作業指示:
以下の行を、一字一句変えずにすべて出力してください。

__________

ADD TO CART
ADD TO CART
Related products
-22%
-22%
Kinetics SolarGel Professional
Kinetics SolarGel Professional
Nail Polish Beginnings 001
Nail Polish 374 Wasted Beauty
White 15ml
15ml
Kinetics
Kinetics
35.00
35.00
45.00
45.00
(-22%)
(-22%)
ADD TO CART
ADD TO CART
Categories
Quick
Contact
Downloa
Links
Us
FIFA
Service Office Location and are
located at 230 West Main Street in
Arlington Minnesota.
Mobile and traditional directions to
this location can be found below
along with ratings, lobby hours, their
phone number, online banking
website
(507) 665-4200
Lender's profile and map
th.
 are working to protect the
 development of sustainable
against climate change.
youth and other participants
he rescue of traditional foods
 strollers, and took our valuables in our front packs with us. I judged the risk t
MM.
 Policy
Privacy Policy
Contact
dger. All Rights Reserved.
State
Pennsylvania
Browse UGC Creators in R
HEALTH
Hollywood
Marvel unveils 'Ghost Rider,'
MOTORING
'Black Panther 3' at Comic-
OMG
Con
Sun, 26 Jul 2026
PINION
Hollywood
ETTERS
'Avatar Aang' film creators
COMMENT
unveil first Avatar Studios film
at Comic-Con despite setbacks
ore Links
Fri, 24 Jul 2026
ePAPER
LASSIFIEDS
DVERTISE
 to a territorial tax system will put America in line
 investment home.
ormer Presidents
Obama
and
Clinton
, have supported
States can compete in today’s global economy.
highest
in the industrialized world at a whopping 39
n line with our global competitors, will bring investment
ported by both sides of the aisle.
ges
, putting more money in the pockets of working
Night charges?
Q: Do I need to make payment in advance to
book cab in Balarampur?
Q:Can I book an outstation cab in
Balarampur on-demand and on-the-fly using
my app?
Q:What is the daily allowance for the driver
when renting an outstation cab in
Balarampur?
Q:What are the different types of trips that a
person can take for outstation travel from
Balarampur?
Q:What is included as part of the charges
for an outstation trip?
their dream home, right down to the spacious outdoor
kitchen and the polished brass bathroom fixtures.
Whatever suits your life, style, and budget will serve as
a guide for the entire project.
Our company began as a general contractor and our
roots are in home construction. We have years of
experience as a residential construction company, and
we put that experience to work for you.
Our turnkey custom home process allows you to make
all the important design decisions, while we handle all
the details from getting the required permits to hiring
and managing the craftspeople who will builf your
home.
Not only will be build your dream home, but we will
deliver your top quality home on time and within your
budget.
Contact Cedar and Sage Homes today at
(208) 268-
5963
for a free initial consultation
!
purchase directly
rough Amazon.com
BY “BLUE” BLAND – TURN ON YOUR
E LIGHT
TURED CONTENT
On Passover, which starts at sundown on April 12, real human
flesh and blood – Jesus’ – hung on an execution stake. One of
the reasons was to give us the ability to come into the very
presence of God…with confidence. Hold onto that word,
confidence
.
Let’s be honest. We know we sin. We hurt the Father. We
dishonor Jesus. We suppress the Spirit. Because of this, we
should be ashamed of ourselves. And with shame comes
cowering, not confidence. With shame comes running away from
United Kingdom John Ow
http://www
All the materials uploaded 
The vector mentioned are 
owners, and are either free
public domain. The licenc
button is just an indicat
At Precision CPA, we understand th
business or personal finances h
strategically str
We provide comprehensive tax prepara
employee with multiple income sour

__________

解答:
ADD TO CART
ADD TO CART
Related products
-22%
-22%
Kinetics SolarGel Professional
Kinetics SolarGel Professional
Nail Polish Beginnings 001
Nail Polish 374 Wasted Beauty
White 15ml
15ml
Kinetics
Kinetics
35.00
35.00
45.00
45.00
(-22%)
(-22%)
ADD TO CART
ADD TO CART
Categories
Quick
Contact
Downloa
Links
Us
FIFA
Service Office Location and are
located at 230 West Main Street in
Arlington Minnesota.
Mobile and traditional directions to
this location can be found below
along with ratings, lobby hours, their
phone number, online banking
website
(507) 665-4200
Lender's profile and map
th.
 are working to protect the
 development of sustainable
against climate change.
youth and other participants
he rescue of traditional foods
 strollers, and took our valuables in our front packs with us. I judged the risk t
MM.
 Policy
Privacy Policy
Contact
dger. All Rights Reserved.
State
Pennsylvania
Browse UGC Creators in R
HEALTH
Hollywood
Marvel unveils 'Ghost Rider,'
MOTORING
'Black Panther 3' at Comic-
OMG
Con
Sun, 26 Jul 2026
PINION
Hollywood
ETTERS
'Avatar Aang' film creators
COMMENT
unveil first Avatar Studios film
at Comic-Con despite setbacks
ore Links
Fri, 24 Jul 2026
ePAPER
LASSIFIEDS
DVERTISE
 to a territorial tax system will put America in line
 investment home.
ormer Presidents
Obama
and
Clinton
, have supported
States can compete in today’s global economy.
highest
in the industrialized world at a whopping 39
n line with our global competitors, will bring investment
ported by both sides of the aisle.
ges
, putting more money in the pockets of working
Night charges?
Q: Do I need to make payment in advance to
book cab in Balarampur?
Q:Can I book an outstation cab in
Balarampur on-demand and on-the-fly using
my app?
Q:What is the daily allowance for the driver
when renting an outstation cab in
Balarampur?
Q:What are the different types of trips that a
person can take for outstation travel from
Balarampur?
Q:What is included as part of the charges
for an outstation trip?
their dream home, right down to the spacious outdoor
kitchen and the polished brass bathroom fixtures.
Whatever suits your life, style, and budget will serve as
a guide for the entire project.
Our company began as a general contractor and our
roots are in home construction. We have years of
experience as a residential construction company, and
we put that experience to work for you.
Our turnkey custom home process allows you to make
all the important design decisions, while we handle all
the details from getting the required permits to hiring
and managing the craftspeople who will builf your
home.
Not only will be build your dream home, but we will
deliver your top quality home on time and within your
budget.
Contact Cedar and Sage Homes today at
(208) 268-
5963
for a free initial consultation
!
purchase directly
rough Amazon.com
BY “BLUE” BLAND – TURN ON YOUR
E LIGHT
TURED CONTENT
On Passover, which starts at sundown on April 12, real human
flesh and blood – Jesus’ – hung on an execution stake. One of
the reasons was to give us the ability to come into the very
presence of God…with confidence. Hold onto that word,
confidence
.
Let’s be honest. We know we sin. We hurt the Father. We
dishonor Jesus. We suppress the Spirit. Because of this, we
should be ashamed of ourselves. And with shame comes
cowering, not confidence. With shame comes running away from
United Kingdom John Ow
http://www
All the materials uploaded 
The vector mentioned are 
owners, and are either free
public domain. The licenc
button is just an indicat
At Precision CPA, we understand th
business or personal finances h
strategically str
We provide comprehensive tax prepara
employee with multiple income sour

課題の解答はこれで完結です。